France was seen as the target of Beijing's brandy probe due to its support of tariffs on Chinese-made EVs.
In this grape-growing region of western France, where brandy producers are fretting over the fallout from a trade dispute between the European Union and China, Christophe Bouetard is more worried than most. Bouetard runs the MG Motor dealership in Cognac, making his living off selling Chinese-made electric vehicles (EVs) that will soon face hefty EU tariffs of 45%. But many of his customers work in the local brandy trade, which China is now targeting with retaliatory anti-dumping measures.

Bouetard, 56, described the double hit he faces as tricky. Chinese-made EVs account for roughly half of his sales.

"We're caught in a vice, between the Cognac region and the image of our Chinese vehicles, which are now in conflict because of these European tariffs," he said.

A gloom hangs over Cognac, a small town that has given its name to France's most famous brandy.

The sector was on a decade-long tear until soaring inflation thumped foreign sales. Cognac exports fell over a fifth in 2023, and this year's harvest was already threatened by disease and poor weather before Beijing announced its provisional tit-for-tat measures against the region's top tipple.

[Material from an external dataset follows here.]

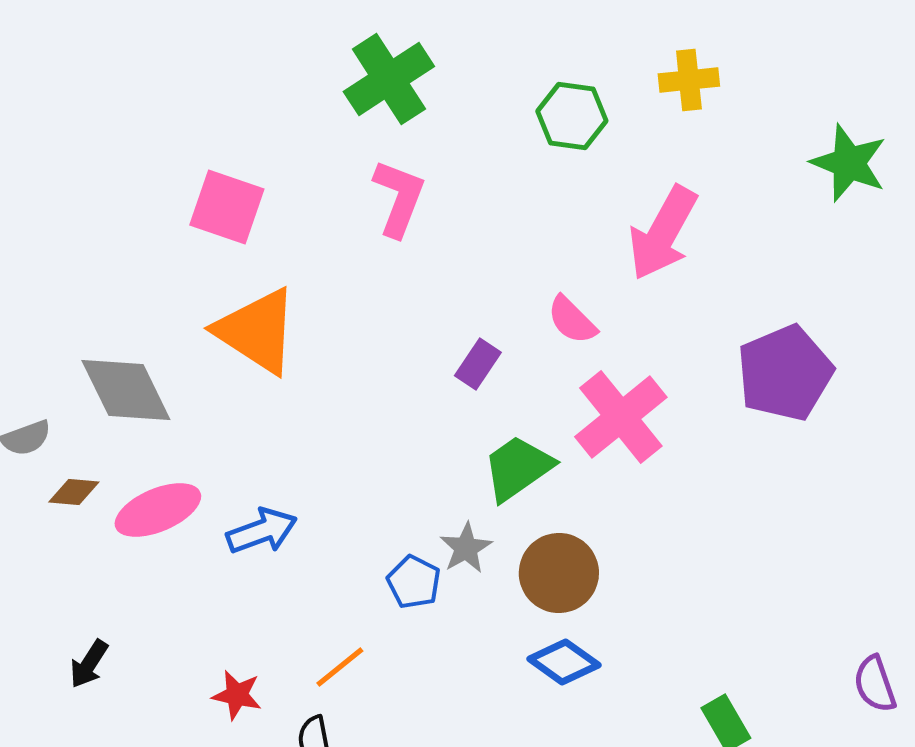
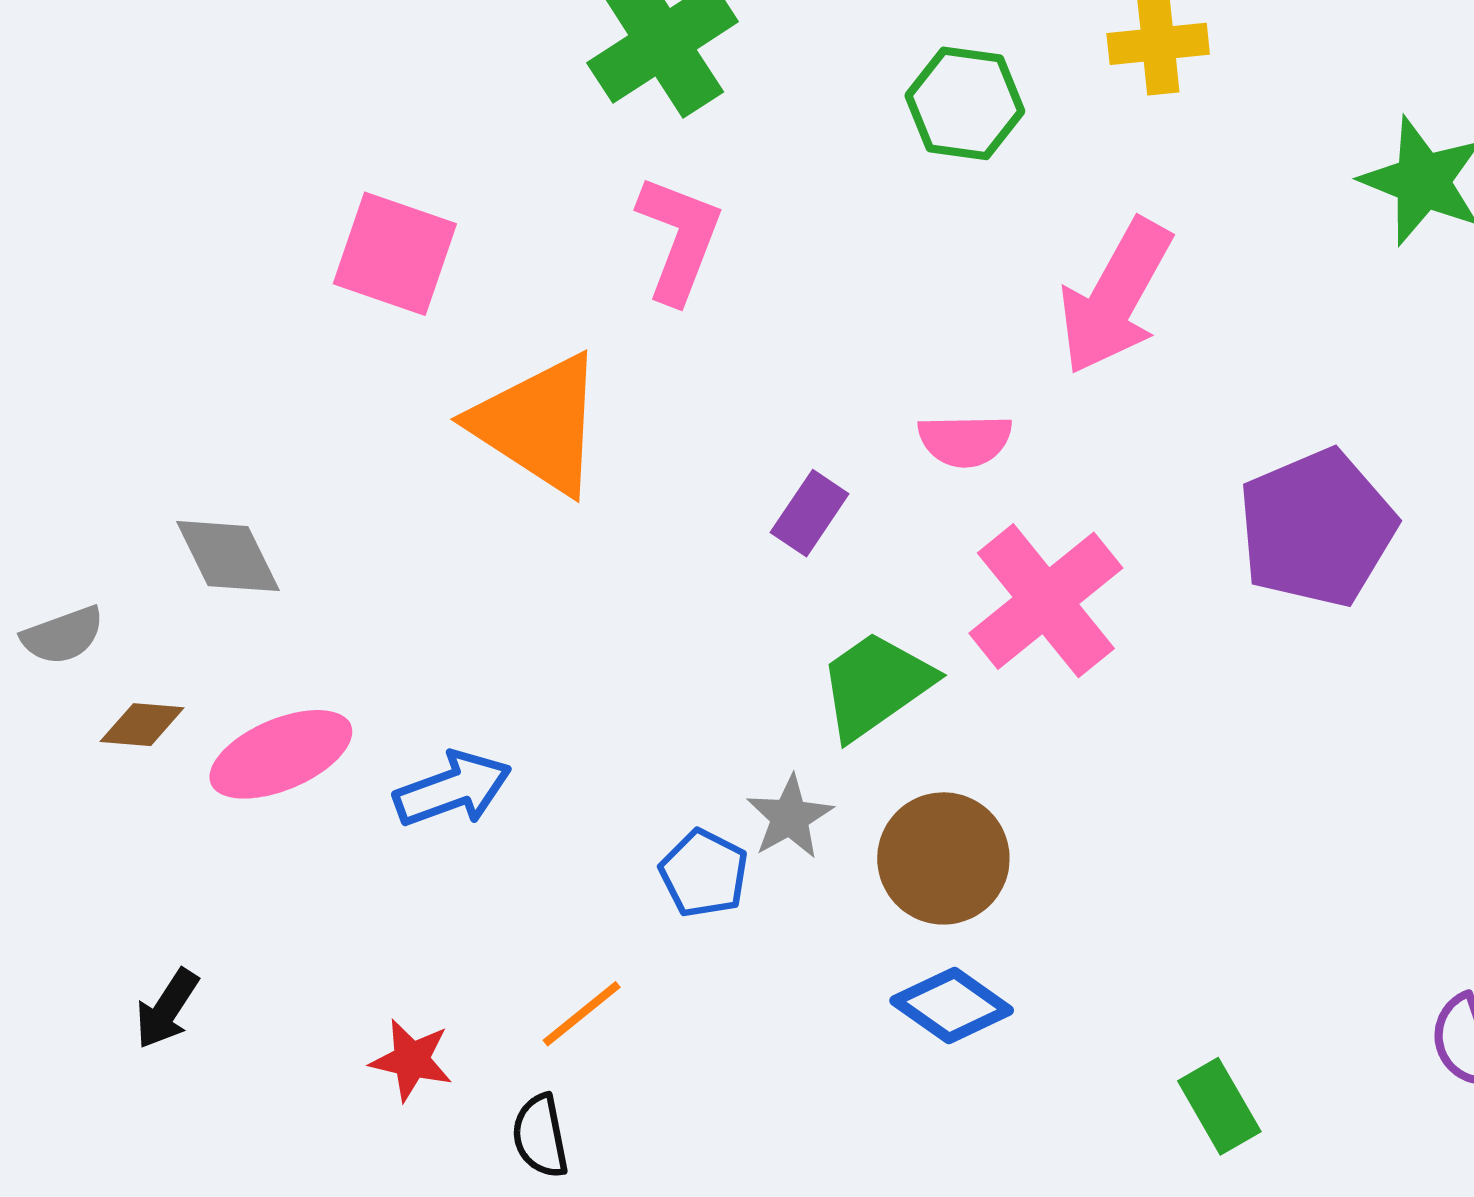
pink semicircle: (572, 320) -> (965, 440), turned -46
orange triangle: (257, 331) -> (539, 424), moved
gray diamond: (126, 390) -> (228, 556), size x0.7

France was seen as the target of Beijing's brandy probe due to its support of tariffs on Chinese-made EVs. French brandy shipments to China reached 1.7 billion euros ($1.85 billion) last year, bringing revenue of 1 billion euros to Cognac producers.

France's trade ministry has said Beijing's brandy measures violate free trade. The European Commission plans to challenge the move at the World Trade Organization.

"It is not a question of engaging in a trade war with China, with which we have significant trade, but of re-establishing the conditions for fair competition," Trade Minister Sophie Primas told Reuters.

FRANCE'S LUXURY SECTOR FEELS THE HEAT

But despite the fighting words from Paris, many cognac producers fear the industry will be sacrificed by Brussels and the French government to ring-fence Europe's much larger car industry from cheap Chinese-made EVs.

One senior Cognac official, speaking on condition of anonymity, told Reuters the sector doubted definitive tariffs could be avoided. In meetings with senior government officials from the president and prime minister's offices, they had failed to hint at any potential solution, he said.

Beijing's brandy measures have rippled across France's luxury sector, which is already struggling with weaker Chinese demand. Shares of LVMH, Remy Cointreau and Pernod Ricard, which market the high-end Hennessy, Remy Martin and Martell cognac respectively, fell sharply on Tuesday after Beijing announced the measures. Former French Prime Minister Jean-Pierre Raffarin was France's special representative to China until 2022, and still represents President Emmanuel Macron in China for some events. He doubted China, which also has an ongoing anti-dumping and anti-subsidy investigation into EU pork products, would target French luxury products next.

"Luxury is a sector in which the determining factor is often the Chinese clientele itself," he said.

Nonetheless, Marc Fesneau, France's former agriculture minister, said it was clear China was aiming at France.

"This is a European measure that only has consequences for a single sector: cognac," he told Reuters. "Cognac is France, so we can see China's diplomatic game."

TOUGH NEW MEASURES

From Friday, importers of brandy originating in the European Union will have to put down security deposits from 34.8% to 39.0% of the import value, according to temporary measures announced by China's commerce ministry this week.

Should those measures become permanent, the additional duties would lead to a slump in exports to China, cognac's second-largest market after the United States, France's Bureau National Interprofessionnel du Cognac trade body said.

Emmanuel Painturaud, who owns the 90-year-old Painturaud Freres Cognac house with his three brothers, said Beijing's response was particularly worrying as Chinese consumers tend to buy the oldest and most expensive cognacs.

"Wine makers feel like they're being held hostage, with some vindictive moves by the Chinese government," he told Reuters in his cellar, lined with wooden barrels full of cognac.

Nearly all of Cognac's output is exported. Historically, wine was distilled so that it would take less room on ships. From Cognac, those ships whisked it down the Charentes river to faraway destinations, including China, where it has been sold for over 250 years, producers said.

Anthony Brun, the chairman of the general union of Cognac winegrowers UGVC, told Reuters that the outlook for the industry had been bleak even before China announced its measures.

"If, on top of that, we add the loss of our second market, the consequences will be catastrophic," he said. Bouetard, the MG dealer, was trying to stay optimistic, despite the fact that his sales had already fallen more than a quarter since France began rolling back incentives to buy EVs, and particularly those from China.

He said MG could lean more heavily on its hybrid vehicles to avoid tariffs, and expected Chinese carmakers to build factories in Europe to sidestep punitive measures. But he admitted next year could be tough.

If the 45% tariffs become a permanent reality, he said, "we're going to have to find solutions."